Ex-situ (Off-site) Conservation
This means conserving species outside their natural habitats. It is used when a species is critically endangered and its natural habitat is lost or unsafe.
- Botanical Gardens: Cultivate and display a wide range of plants, including rare species.
- Zoological Parks (Zoos): Maintain populations of animals, often with captive breeding programs for endangered species.
- Gene Banks / Seed Banks: Seeds (germplasm) are stored at very low temperatures (-20°C) to keep them viable for long periods.
- Cryopreservation: "Freeze preservation" of pollen, embryos, or tissue in liquid nitrogen (-196°C) for very long-term storage.
Key Difference:
- In-situ: In nature (e.g., National Park).
- Ex-situ: Outside nature (e.g., Zoo, Seed Bank).
Sustainability, Bioethics, and Tribal Population
- Sustainable Development: Development that "meets the needs of the present without compromising the ability of future generations to meet their own needs." In conservation, this means using biological resources (e.g., fishing, logging) at a rate that allows them to replenish, ensuring "sustainable development rights".
- Bioethics and Tribal Population: Tribal and indigenous communities often live in close contact with biodiversity and possess vast "Traditional Knowledge" (TK) about the use of plants and animals.

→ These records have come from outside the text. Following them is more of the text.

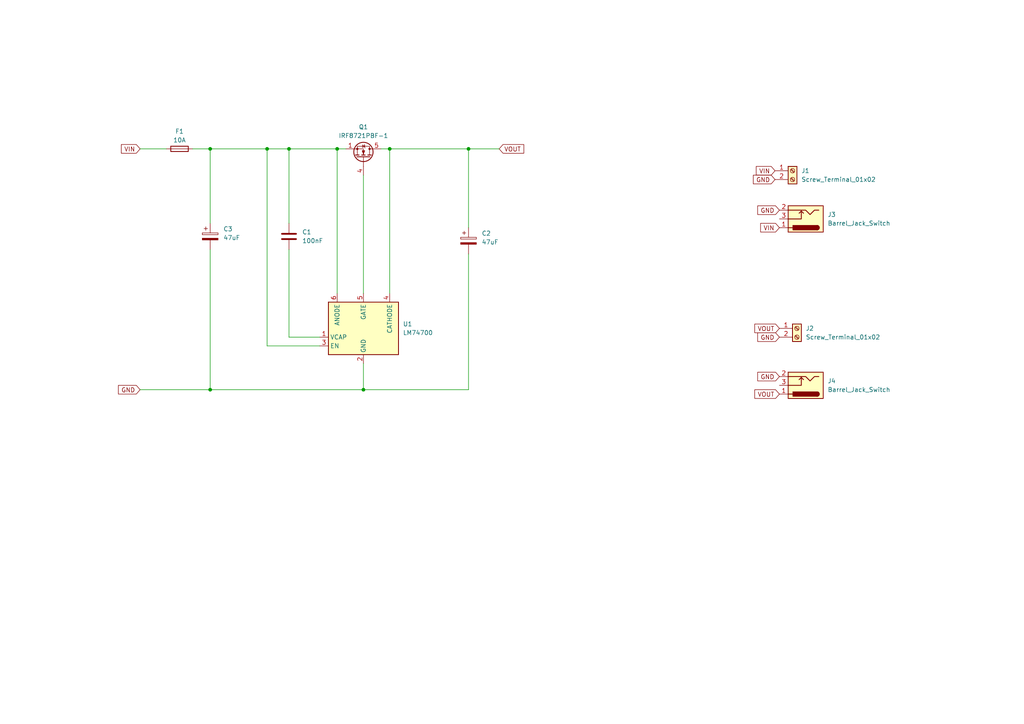
<source format=kicad_sch>
(kicad_sch (version 20230121) (generator eeschema)

  (uuid 29855705-f7cf-403f-8aae-94cc8f79ae1f)

  (paper "A4")

  (title_block
    (title "Ideale Diode")
    (date "2024-03-10")
    (rev "0.1")
  )

  

  (junction (at 60.96 43.18) (diameter 0) (color 0 0 0 0)
    (uuid 1249dd6e-68f8-48b3-b3e7-7cdb7dd27e17)
  )
  (junction (at 105.41 113.03) (diameter 0) (color 0 0 0 0)
    (uuid 4004d359-1e7a-4c03-b4f4-233578854bd6)
  )
  (junction (at 60.96 113.03) (diameter 0) (color 0 0 0 0)
    (uuid 48d7e524-12a2-41ca-b3e4-d7fd960b8c29)
  )
  (junction (at 77.47 43.18) (diameter 0) (color 0 0 0 0)
    (uuid 60e661d3-7307-4224-ab7c-5f39bd44a8c6)
  )
  (junction (at 83.82 43.18) (diameter 0) (color 0 0 0 0)
    (uuid 98a0b2a8-6053-41db-9b95-66fef7a9c0d0)
  )
  (junction (at 97.79 43.18) (diameter 0) (color 0 0 0 0)
    (uuid b741e2b2-a64f-4f2e-b805-ec66b9b413f4)
  )
  (junction (at 135.89 43.18) (diameter 0) (color 0 0 0 0)
    (uuid ee37bd05-e4ce-461c-9616-962265ca1037)
  )
  (junction (at 113.03 43.18) (diameter 0) (color 0 0 0 0)
    (uuid f46bc917-3f03-49b6-973d-e5fac15ba8ce)
  )

  (wire (pts (xy 135.89 73.66) (xy 135.89 113.03))
    (stroke (width 0) (type default))
    (uuid 16d2a6f4-cf0a-4833-9945-89832a902082)
  )
  (wire (pts (xy 40.64 113.03) (xy 60.96 113.03))
    (stroke (width 0) (type default))
    (uuid 1c691664-5a7f-4e04-91cb-0faf7355e1a0)
  )
  (wire (pts (xy 135.89 43.18) (xy 135.89 66.04))
    (stroke (width 0) (type default))
    (uuid 34015250-0178-4865-a821-41695750a38a)
  )
  (wire (pts (xy 60.96 113.03) (xy 105.41 113.03))
    (stroke (width 0) (type default))
    (uuid 450b5212-6e0c-4595-bf0f-2f0f32965f35)
  )
  (wire (pts (xy 83.82 97.79) (xy 92.71 97.79))
    (stroke (width 0) (type default))
    (uuid 48f4ebab-8bcf-4bbe-93c6-e03129168633)
  )
  (wire (pts (xy 77.47 100.33) (xy 77.47 43.18))
    (stroke (width 0) (type default))
    (uuid 54f3dd01-fb05-4260-9972-189cfadb9948)
  )
  (wire (pts (xy 105.41 50.8) (xy 105.41 85.09))
    (stroke (width 0) (type default))
    (uuid 600b9f3c-0436-44b0-a93a-5d0e8140a481)
  )
  (wire (pts (xy 105.41 113.03) (xy 135.89 113.03))
    (stroke (width 0) (type default))
    (uuid 62069b4e-e952-464f-96c4-a36fa3ab3d37)
  )
  (wire (pts (xy 97.79 85.09) (xy 97.79 43.18))
    (stroke (width 0) (type default))
    (uuid 69dfeb98-ef54-4cf1-a8ea-5c9719b6602c)
  )
  (wire (pts (xy 97.79 43.18) (xy 100.33 43.18))
    (stroke (width 0) (type default))
    (uuid 73c3012b-76cc-44d0-8a17-a43aefb9be54)
  )
  (wire (pts (xy 105.41 113.03) (xy 105.41 105.41))
    (stroke (width 0) (type default))
    (uuid 75dc4e18-20ea-4b97-9236-8e802b226898)
  )
  (wire (pts (xy 77.47 43.18) (xy 83.82 43.18))
    (stroke (width 0) (type default))
    (uuid 7753853a-6b7e-4b37-8726-245c3bdc1f73)
  )
  (wire (pts (xy 60.96 43.18) (xy 77.47 43.18))
    (stroke (width 0) (type default))
    (uuid 88f6be11-4c5f-4f44-aed1-26b40231746a)
  )
  (wire (pts (xy 135.89 43.18) (xy 113.03 43.18))
    (stroke (width 0) (type default))
    (uuid 8b43b0db-4188-419d-8069-bbb10a525535)
  )
  (wire (pts (xy 40.64 43.18) (xy 48.26 43.18))
    (stroke (width 0) (type default))
    (uuid 97d7554f-bd48-4762-81dc-9d947ece596b)
  )
  (wire (pts (xy 60.96 72.39) (xy 60.96 113.03))
    (stroke (width 0) (type default))
    (uuid a3e58166-db32-4a17-9ecf-4f2af5318fc3)
  )
  (wire (pts (xy 92.71 100.33) (xy 77.47 100.33))
    (stroke (width 0) (type default))
    (uuid a4934c64-baf0-44d2-bf2e-8f5e00a6bda7)
  )
  (wire (pts (xy 55.88 43.18) (xy 60.96 43.18))
    (stroke (width 0) (type default))
    (uuid a8700e7b-c290-425f-98db-447a256f5ee0)
  )
  (wire (pts (xy 113.03 43.18) (xy 113.03 85.09))
    (stroke (width 0) (type default))
    (uuid b43e384e-755e-4b0b-be1a-be914fb04a99)
  )
  (wire (pts (xy 60.96 43.18) (xy 60.96 64.77))
    (stroke (width 0) (type default))
    (uuid b8070932-9b76-4c1d-be5f-e4dfff2bbd27)
  )
  (wire (pts (xy 83.82 64.77) (xy 83.82 43.18))
    (stroke (width 0) (type default))
    (uuid d1f76f63-b1e3-410f-ab9b-f3cfa5b3506b)
  )
  (wire (pts (xy 110.49 43.18) (xy 113.03 43.18))
    (stroke (width 0) (type default))
    (uuid d3c1f2f2-1206-4505-916f-330e61583498)
  )
  (wire (pts (xy 135.89 43.18) (xy 144.78 43.18))
    (stroke (width 0) (type default))
    (uuid ddff8059-abc2-4323-9317-386c0ef5c1db)
  )
  (wire (pts (xy 83.82 43.18) (xy 97.79 43.18))
    (stroke (width 0) (type default))
    (uuid e3f5ca0e-b668-4bf6-81ea-42d141dc30c3)
  )
  (wire (pts (xy 83.82 72.39) (xy 83.82 97.79))
    (stroke (width 0) (type default))
    (uuid f40d5164-8008-4630-bc24-ae789376fe16)
  )

  (global_label "GND" (shape input) (at 226.06 97.79 180) (fields_autoplaced)
    (effects (font (size 1.27 1.27)) (justify right))
    (uuid 3384003f-7960-4a5d-ade0-f6cd47f97e2a)
    (property "Intersheetrefs" "${INTERSHEET_REFS}" (at 219.2043 97.79 0)
      (effects (font (size 1.27 1.27)) (justify right) hide)
    )
  )
  (global_label "VOUT" (shape input) (at 226.06 95.25 180) (fields_autoplaced)
    (effects (font (size 1.27 1.27)) (justify right))
    (uuid 37722a88-efc8-4767-b3cb-efa59add9f82)
    (property "Intersheetrefs" "${INTERSHEET_REFS}" (at 218.3576 95.25 0)
      (effects (font (size 1.27 1.27)) (justify right) hide)
    )
  )
  (global_label "VOUT" (shape input) (at 226.06 114.3 180) (fields_autoplaced)
    (effects (font (size 1.27 1.27)) (justify right))
    (uuid 3a4234c4-6eb7-485b-abda-689bdee9f0b7)
    (property "Intersheetrefs" "${INTERSHEET_REFS}" (at 218.3576 114.3 0)
      (effects (font (size 1.27 1.27)) (justify right) hide)
    )
  )
  (global_label "GND" (shape input) (at 40.64 113.03 180) (fields_autoplaced)
    (effects (font (size 1.27 1.27)) (justify right))
    (uuid 5f6dff0c-69a0-4c21-b548-d4386101d3d6)
    (property "Intersheetrefs" "${INTERSHEET_REFS}" (at 33.7843 113.03 0)
      (effects (font (size 1.27 1.27)) (justify right) hide)
    )
  )
  (global_label "GND" (shape input) (at 226.06 109.22 180) (fields_autoplaced)
    (effects (font (size 1.27 1.27)) (justify right))
    (uuid 82acec9e-3fb9-4e2e-b4d3-b529221c0563)
    (property "Intersheetrefs" "${INTERSHEET_REFS}" (at 219.2043 109.22 0)
      (effects (font (size 1.27 1.27)) (justify right) hide)
    )
  )
  (global_label "VIN" (shape input) (at 224.79 49.53 180) (fields_autoplaced)
    (effects (font (size 1.27 1.27)) (justify right))
    (uuid 85c50c4b-f4c1-4fc7-a798-8281c824e3ba)
    (property "Intersheetrefs" "${INTERSHEET_REFS}" (at 218.7809 49.53 0)
      (effects (font (size 1.27 1.27)) (justify right) hide)
    )
  )
  (global_label "VIN" (shape input) (at 40.64 43.18 180) (fields_autoplaced)
    (effects (font (size 1.27 1.27)) (justify right))
    (uuid 908a51ff-017a-4cf6-9a8a-16a454a4bd9c)
    (property "Intersheetrefs" "${INTERSHEET_REFS}" (at 34.6309 43.18 0)
      (effects (font (size 1.27 1.27)) (justify right) hide)
    )
  )
  (global_label "VOUT" (shape input) (at 144.78 43.18 0) (fields_autoplaced)
    (effects (font (size 1.27 1.27)) (justify left))
    (uuid 91a34659-7e32-47f7-8a8c-84b37c012403)
    (property "Intersheetrefs" "${INTERSHEET_REFS}" (at 152.4824 43.18 0)
      (effects (font (size 1.27 1.27)) (justify left) hide)
    )
  )
  (global_label "GND" (shape input) (at 226.06 60.96 180) (fields_autoplaced)
    (effects (font (size 1.27 1.27)) (justify right))
    (uuid aac152d8-cdcf-4121-bf8c-40092b1bc165)
    (property "Intersheetrefs" "${INTERSHEET_REFS}" (at 219.2043 60.96 0)
      (effects (font (size 1.27 1.27)) (justify right) hide)
    )
  )
  (global_label "VIN" (shape input) (at 226.06 66.04 180) (fields_autoplaced)
    (effects (font (size 1.27 1.27)) (justify right))
    (uuid e3a168ae-bb92-4804-b29d-7e8c34b50842)
    (property "Intersheetrefs" "${INTERSHEET_REFS}" (at 220.0509 66.04 0)
      (effects (font (size 1.27 1.27)) (justify right) hide)
    )
  )
  (global_label "GND" (shape input) (at 224.79 52.07 180) (fields_autoplaced)
    (effects (font (size 1.27 1.27)) (justify right))
    (uuid e707704f-02d0-4acd-9595-dd2cb251dd85)
    (property "Intersheetrefs" "${INTERSHEET_REFS}" (at 217.9343 52.07 0)
      (effects (font (size 1.27 1.27)) (justify right) hide)
    )
  )

  (symbol (lib_id "Connector:Screw_Terminal_01x02") (at 231.14 95.25 0) (unit 1)
    (in_bom yes) (on_board yes) (dnp no) (fields_autoplaced)
    (uuid 22010181-9e3b-427c-aa0a-e564e54270b8)
    (property "Reference" "J2" (at 233.68 95.25 0)
      (effects (font (size 1.27 1.27)) (justify left))
    )
    (property "Value" "Screw_Terminal_01x02" (at 233.68 97.79 0)
      (effects (font (size 1.27 1.27)) (justify left))
    )
    (property "Footprint" "TerminalBlock:TerminalBlock_bornier-2_P5.08mm" (at 231.14 95.25 0)
      (effects (font (size 1.27 1.27)) hide)
    )
    (property "Datasheet" "~" (at 231.14 95.25 0)
      (effects (font (size 1.27 1.27)) hide)
    )
    (pin "1" (uuid f87bbbd5-c6ee-49cd-a244-362a40b2b95e))
    (pin "2" (uuid 261b8a53-8ca8-45ee-8243-f6de2c276ab3))
    (instances
      (project "ideal-diode"
        (path "/29855705-f7cf-403f-8aae-94cc8f79ae1f"
          (reference "J2") (unit 1)
        )
      )
    )
  )

  (symbol (lib_id "Device:C_Polarized") (at 60.96 68.58 0) (unit 1)
    (in_bom yes) (on_board yes) (dnp no) (fields_autoplaced)
    (uuid 3b1cebb2-8b85-4ded-b2e1-eb090d55f83f)
    (property "Reference" "C3" (at 64.77 66.421 0)
      (effects (font (size 1.27 1.27)) (justify left))
    )
    (property "Value" "47uF" (at 64.77 68.961 0)
      (effects (font (size 1.27 1.27)) (justify left))
    )
    (property "Footprint" "Capacitor_THT:CP_Radial_D6.3mm_P2.50mm" (at 61.9252 72.39 0)
      (effects (font (size 1.27 1.27)) hide)
    )
    (property "Datasheet" "~" (at 60.96 68.58 0)
      (effects (font (size 1.27 1.27)) hide)
    )
    (pin "1" (uuid 356a5913-f7d6-4b94-8f6b-64f61a2ae50c))
    (pin "2" (uuid 36d420f9-1739-4caa-9af2-0dea400f63bd))
    (instances
      (project "ideal-diode"
        (path "/29855705-f7cf-403f-8aae-94cc8f79ae1f"
          (reference "C3") (unit 1)
        )
      )
    )
  )

  (symbol (lib_id "Device:C_Polarized") (at 135.89 69.85 0) (unit 1)
    (in_bom yes) (on_board yes) (dnp no) (fields_autoplaced)
    (uuid 44478d54-8c6d-4752-be1f-53e29cca1c6e)
    (property "Reference" "C2" (at 139.7 67.691 0)
      (effects (font (size 1.27 1.27)) (justify left))
    )
    (property "Value" "47uF" (at 139.7 70.231 0)
      (effects (font (size 1.27 1.27)) (justify left))
    )
    (property "Footprint" "Capacitor_THT:CP_Radial_D6.3mm_P2.50mm" (at 136.8552 73.66 0)
      (effects (font (size 1.27 1.27)) hide)
    )
    (property "Datasheet" "~" (at 135.89 69.85 0)
      (effects (font (size 1.27 1.27)) hide)
    )
    (pin "1" (uuid 64723fad-c099-4619-895c-37d47a867079))
    (pin "2" (uuid 824e69bb-7240-4395-b0a3-d24e7495a193))
    (instances
      (project "ideal-diode"
        (path "/29855705-f7cf-403f-8aae-94cc8f79ae1f"
          (reference "C2") (unit 1)
        )
      )
    )
  )

  (symbol (lib_id "Device:C") (at 83.82 68.58 0) (unit 1)
    (in_bom yes) (on_board yes) (dnp no) (fields_autoplaced)
    (uuid 4790e4b2-9234-400c-bc95-114bd3dc4c6a)
    (property "Reference" "C1" (at 87.63 67.31 0)
      (effects (font (size 1.27 1.27)) (justify left))
    )
    (property "Value" "100nF" (at 87.63 69.85 0)
      (effects (font (size 1.27 1.27)) (justify left))
    )
    (property "Footprint" "Capacitor_SMD:C_1206_3216Metric" (at 84.7852 72.39 0)
      (effects (font (size 1.27 1.27)) hide)
    )
    (property "Datasheet" "~" (at 83.82 68.58 0)
      (effects (font (size 1.27 1.27)) hide)
    )
    (pin "1" (uuid a86a2329-1aac-46a4-89fe-77f88c6abf3d))
    (pin "2" (uuid e4dc7bbc-b254-4e17-99a0-9b35d71386c3))
    (instances
      (project "ideal-diode"
        (path "/29855705-f7cf-403f-8aae-94cc8f79ae1f"
          (reference "C1") (unit 1)
        )
      )
    )
  )

  (symbol (lib_id "Power_Management:LM74700") (at 105.41 95.25 0) (unit 1)
    (in_bom yes) (on_board yes) (dnp no) (fields_autoplaced)
    (uuid 48eb19a6-e4f6-452e-af3a-965d0b26c668)
    (property "Reference" "U1" (at 116.84 93.98 0)
      (effects (font (size 1.27 1.27)) (justify left))
    )
    (property "Value" "LM74700" (at 116.84 96.52 0)
      (effects (font (size 1.27 1.27)) (justify left))
    )
    (property "Footprint" "Package_TO_SOT_SMD:SOT-23-6" (at 95.885 104.14 0)
      (effects (font (size 1.27 1.27)) hide)
    )
    (property "Datasheet" "http://www.ti.com/lit/gpn/LM74700-Q1" (at 95.885 104.14 0)
      (effects (font (size 1.27 1.27)) hide)
    )
    (pin "5" (uuid 4734994f-44fa-434e-ab1c-2db5b1bd1fbc))
    (pin "6" (uuid 87e60f85-9828-4905-abe8-f8cd9848ccf1))
    (pin "2" (uuid 25b00fce-b5f1-47c2-b859-85dd1dff363d))
    (pin "3" (uuid ed8a55c8-32f5-4710-ae21-42ae7aa5d654))
    (pin "4" (uuid 8dfd08b2-67f2-4545-8cd4-e1784a243c91))
    (pin "1" (uuid 1f1bd456-2c66-4a90-92b2-7ded6db2669d))
    (instances
      (project "ideal-diode"
        (path "/29855705-f7cf-403f-8aae-94cc8f79ae1f"
          (reference "U1") (unit 1)
        )
      )
    )
  )

  (symbol (lib_id "Connector:Barrel_Jack_Switch") (at 233.68 111.76 180) (unit 1)
    (in_bom yes) (on_board yes) (dnp no) (fields_autoplaced)
    (uuid 4e9ee4b4-815c-4bd6-924e-f5db2e7d683a)
    (property "Reference" "J4" (at 240.03 110.49 0)
      (effects (font (size 1.27 1.27)) (justify right))
    )
    (property "Value" "Barrel_Jack_Switch" (at 240.03 113.03 0)
      (effects (font (size 1.27 1.27)) (justify right))
    )
    (property "Footprint" "" (at 232.41 110.744 0)
      (effects (font (size 1.27 1.27)) hide)
    )
    (property "Datasheet" "~" (at 232.41 110.744 0)
      (effects (font (size 1.27 1.27)) hide)
    )
    (pin "2" (uuid 98cfc815-1ef8-4c84-8215-11b90af069ff))
    (pin "3" (uuid 2d2a2810-e253-4c59-8730-222ca171ecb8))
    (pin "1" (uuid ed153ef1-1a66-4927-95aa-fa5dd0bcc9f5))
    (instances
      (project "ideal-diode"
        (path "/29855705-f7cf-403f-8aae-94cc8f79ae1f"
          (reference "J4") (unit 1)
        )
      )
    )
  )

  (symbol (lib_id "Device:Fuse") (at 52.07 43.18 90) (unit 1)
    (in_bom yes) (on_board yes) (dnp no) (fields_autoplaced)
    (uuid 88ae2e07-b871-487b-a611-f16b0879ecc7)
    (property "Reference" "F1" (at 52.07 38.1 90)
      (effects (font (size 1.27 1.27)))
    )
    (property "Value" "10A" (at 52.07 40.64 90)
      (effects (font (size 1.27 1.27)))
    )
    (property "Footprint" "Fuse:Fuseholder_Clip-5x20mm_Littelfuse_519_Inline_P20.60x5.00mm_D1.00mm_Horizontal" (at 52.07 44.958 90)
      (effects (font (size 1.27 1.27)) hide)
    )
    (property "Datasheet" "~" (at 52.07 43.18 0)
      (effects (font (size 1.27 1.27)) hide)
    )
    (pin "2" (uuid 6f655a47-c9c7-4e7f-b5d8-70e73a0c9acf))
    (pin "1" (uuid 0a9c00b2-6caf-417b-b36a-693c3dbc6bfc))
    (instances
      (project "ideal-diode"
        (path "/29855705-f7cf-403f-8aae-94cc8f79ae1f"
          (reference "F1") (unit 1)
        )
      )
    )
  )

  (symbol (lib_id "Connector:Barrel_Jack_Switch") (at 233.68 63.5 180) (unit 1)
    (in_bom yes) (on_board yes) (dnp no) (fields_autoplaced)
    (uuid cb095394-7313-4bd1-b305-07d40622874d)
    (property "Reference" "J3" (at 240.03 62.23 0)
      (effects (font (size 1.27 1.27)) (justify right))
    )
    (property "Value" "Barrel_Jack_Switch" (at 240.03 64.77 0)
      (effects (font (size 1.27 1.27)) (justify right))
    )
    (property "Footprint" "" (at 232.41 62.484 0)
      (effects (font (size 1.27 1.27)) hide)
    )
    (property "Datasheet" "~" (at 232.41 62.484 0)
      (effects (font (size 1.27 1.27)) hide)
    )
    (pin "2" (uuid f5be028c-cb82-4509-a889-238fcb6f6b10))
    (pin "3" (uuid c7d7aa06-4a70-4691-beca-f50f3fe16f7a))
    (pin "1" (uuid bb77094d-7444-4ec0-aa00-6731d4216272))
    (instances
      (project "ideal-diode"
        (path "/29855705-f7cf-403f-8aae-94cc8f79ae1f"
          (reference "J3") (unit 1)
        )
      )
    )
  )

  (symbol (lib_id "Transistor_FET:IRF8721PBF-1") (at 105.41 45.72 270) (mirror x) (unit 1)
    (in_bom yes) (on_board yes) (dnp no)
    (uuid d12e534f-743e-4856-918a-493a0db7010d)
    (property "Reference" "Q1" (at 105.41 36.83 90)
      (effects (font (size 1.27 1.27)))
    )
    (property "Value" "IRF8721PBF-1" (at 105.41 39.37 90)
      (effects (font (size 1.27 1.27)))
    )
    (property "Footprint" "Package_SO:SOIC-8_3.9x4.9mm_P1.27mm" (at 103.505 40.64 0)
      (effects (font (size 1.27 1.27) italic) (justify left) hide)
    )
    (property "Datasheet" "http://www.irf.com/product-info/datasheets/data/irf8721pbf-1.pdf" (at 101.6 40.64 0)
      (effects (font (size 1.27 1.27)) (justify left) hide)
    )
    (pin "8" (uuid 57c5eeea-0d01-4edf-b53c-526da81550b8))
    (pin "5" (uuid 46910df1-f928-4ecc-b27d-ccd9103e4043))
    (pin "3" (uuid 703fa005-9bb8-4dd6-94c3-e13f50e9cff2))
    (pin "4" (uuid 23a2f86a-fc98-4961-bcca-da6acc1a9da3))
    (pin "1" (uuid 978809c3-4f55-4575-9580-d00bf73c7e96))
    (pin "6" (uuid 097947d6-d24e-4bb3-a2d4-911e9f9a34e3))
    (pin "7" (uuid d9106bed-38cc-4890-9dcc-de6d6ce78783))
    (pin "2" (uuid 8ccba094-cc23-4f24-ba6c-7a463843fcf1))
    (instances
      (project "ideal-diode"
        (path "/29855705-f7cf-403f-8aae-94cc8f79ae1f"
          (reference "Q1") (unit 1)
        )
      )
    )
  )

  (symbol (lib_id "Connector:Screw_Terminal_01x02") (at 229.87 49.53 0) (unit 1)
    (in_bom yes) (on_board yes) (dnp no) (fields_autoplaced)
    (uuid d9c942ec-3164-4822-a004-059981b42def)
    (property "Reference" "J1" (at 232.41 49.53 0)
      (effects (font (size 1.27 1.27)) (justify left))
    )
    (property "Value" "Screw_Terminal_01x02" (at 232.41 52.07 0)
      (effects (font (size 1.27 1.27)) (justify left))
    )
    (property "Footprint" "TerminalBlock:TerminalBlock_bornier-2_P5.08mm" (at 229.87 49.53 0)
      (effects (font (size 1.27 1.27)) hide)
    )
    (property "Datasheet" "~" (at 229.87 49.53 0)
      (effects (font (size 1.27 1.27)) hide)
    )
    (pin "1" (uuid 81a12b30-aa32-4844-a26c-0b0dd79ddd4c))
    (pin "2" (uuid 6bc8d32c-e3ea-47d6-87ac-2b9d4f264ac6))
    (instances
      (project "ideal-diode"
        (path "/29855705-f7cf-403f-8aae-94cc8f79ae1f"
          (reference "J1") (unit 1)
        )
      )
    )
  )

  (sheet_instances
    (path "/" (page "1"))
  )
)

</source>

Bioethics dictates that this knowledge must be respected, and these communities should share in any benefits that arise from its commercial use (see Biopiracy, Unit 4).
India as a Mega-biodiversity Nation
India is one of the 17 "megadiverse" countries in the world. This is because:
- Varied Topography: It has high mountains (Himalayas), vast plains (Ganges), deserts, long coastlines, and islands.
- Varied Climate: It has diverse climatic zones, from alpine tundra to tropical rainforests.
- Biogeographic Crossroads: It is at the junction of three biogeographic realms (Afrotropical, Indo-Malayan, and Palearctic), so flora and fauna from all three are found here.
- High Endemism: Its location as a subcontinent and its hotspots (like the Western Ghats) have led to the evolution of many endemic species.